Let's get to the burning question - XT-1 VS XT-10
At the time of purchasing the XT-10 there were great end of financial year sales going on and the lovely folks at DigiDirect offered me a killer deal on a second XT-1 rather than the XT-10 (think $100 price difference). Sure, it was tempting but I took the XT-10 instead. Why? As I said before, it's almost the same size as the X100 series (it's actually shorter) and when paired with the XF27 is only slightly deeper in size, which makes it 'pocketable' for me. I also liked some of the new features not present on the XT-1, most notably the full-auto switch that can be useful when handing over your camera to someone who doesn't know what to do, or when teaching a friend casually about composition or something similar.
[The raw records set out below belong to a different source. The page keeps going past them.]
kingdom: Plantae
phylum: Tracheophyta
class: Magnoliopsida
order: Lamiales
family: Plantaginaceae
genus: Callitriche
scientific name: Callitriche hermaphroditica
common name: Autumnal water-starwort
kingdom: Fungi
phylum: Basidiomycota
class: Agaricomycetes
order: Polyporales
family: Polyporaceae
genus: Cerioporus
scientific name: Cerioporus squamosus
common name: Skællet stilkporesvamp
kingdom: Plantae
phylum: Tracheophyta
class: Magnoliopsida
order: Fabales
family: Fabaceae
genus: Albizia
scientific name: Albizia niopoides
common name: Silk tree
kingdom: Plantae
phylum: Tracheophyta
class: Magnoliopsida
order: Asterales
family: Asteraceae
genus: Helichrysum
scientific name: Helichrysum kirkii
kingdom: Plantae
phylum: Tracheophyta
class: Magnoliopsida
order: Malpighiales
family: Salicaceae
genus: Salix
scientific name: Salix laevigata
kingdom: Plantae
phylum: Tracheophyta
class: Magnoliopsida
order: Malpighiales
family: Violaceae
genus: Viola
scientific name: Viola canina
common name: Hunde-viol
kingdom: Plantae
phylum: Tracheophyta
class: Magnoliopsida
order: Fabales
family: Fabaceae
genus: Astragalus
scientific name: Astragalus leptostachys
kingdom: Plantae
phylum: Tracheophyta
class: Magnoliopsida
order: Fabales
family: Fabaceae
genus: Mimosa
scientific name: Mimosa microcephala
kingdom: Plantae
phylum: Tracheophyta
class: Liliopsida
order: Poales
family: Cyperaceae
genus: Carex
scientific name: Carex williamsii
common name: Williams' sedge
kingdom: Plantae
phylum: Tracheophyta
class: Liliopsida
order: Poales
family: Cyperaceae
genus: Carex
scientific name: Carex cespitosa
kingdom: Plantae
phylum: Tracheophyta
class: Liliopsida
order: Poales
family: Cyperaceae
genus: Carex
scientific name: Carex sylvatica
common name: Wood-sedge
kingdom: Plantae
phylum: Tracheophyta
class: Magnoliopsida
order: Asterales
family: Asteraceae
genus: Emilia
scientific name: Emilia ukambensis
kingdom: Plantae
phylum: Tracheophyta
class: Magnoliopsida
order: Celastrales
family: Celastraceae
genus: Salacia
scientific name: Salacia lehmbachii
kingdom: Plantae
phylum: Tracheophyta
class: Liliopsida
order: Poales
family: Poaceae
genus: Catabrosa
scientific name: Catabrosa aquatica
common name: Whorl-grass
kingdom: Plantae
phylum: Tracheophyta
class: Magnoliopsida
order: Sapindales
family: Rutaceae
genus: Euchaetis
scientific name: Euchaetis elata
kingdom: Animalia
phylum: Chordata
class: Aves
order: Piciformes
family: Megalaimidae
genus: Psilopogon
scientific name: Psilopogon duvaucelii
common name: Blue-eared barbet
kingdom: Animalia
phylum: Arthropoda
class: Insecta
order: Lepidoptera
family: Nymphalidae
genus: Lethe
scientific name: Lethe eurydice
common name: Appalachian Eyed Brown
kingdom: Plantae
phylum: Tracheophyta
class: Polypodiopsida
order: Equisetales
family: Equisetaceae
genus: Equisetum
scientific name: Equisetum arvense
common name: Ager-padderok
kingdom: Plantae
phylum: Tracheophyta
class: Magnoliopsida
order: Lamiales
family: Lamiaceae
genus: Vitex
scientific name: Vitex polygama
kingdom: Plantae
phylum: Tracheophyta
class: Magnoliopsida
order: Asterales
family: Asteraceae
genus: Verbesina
The buttons and dials also feel a bit firmer too, and the d-pad buttons are far more pronounced making it just a little better than the XT-1. Reality is, I simply didn't want a copy of another camera body that's going to sit in storage frequently. I wanted a different option when weather sealing wasn't required and when I wanted the tidiest and most discrete camera option.
The XT-10 performs just as well as the XT-1 on most fronts. Obviously it can't handle burst shooting anywhere near as good but I have found it to be adequate in JPEG only mode when shooting kids playing sports. I'll be honest in saying that I do miss the metering switch that sits atop the XT-1, since I do like to switch between 'average' and 'spot' metering a fair bit. Other than these points they're very similar cameras with enough subtle differences to warrant their individual existence and purpose.
Ireland is a truly magical country. Whether it's the rolling green hills and mountains, decaying ancient ruins along roadsides, or incredible calorie filled Irish breakfasts, it is always a welcoming and inspiring place. My wife and I can't thank the couple who made it all happen enough (wedding blog to come soon) and the wonderful people who took care of us, fed us, gave us beds to sleep in, and most importantly, took me to the pub. A truly hospitable and generous bunch! I can only hope it doesn't take us another life-time to get back there and explore it even further.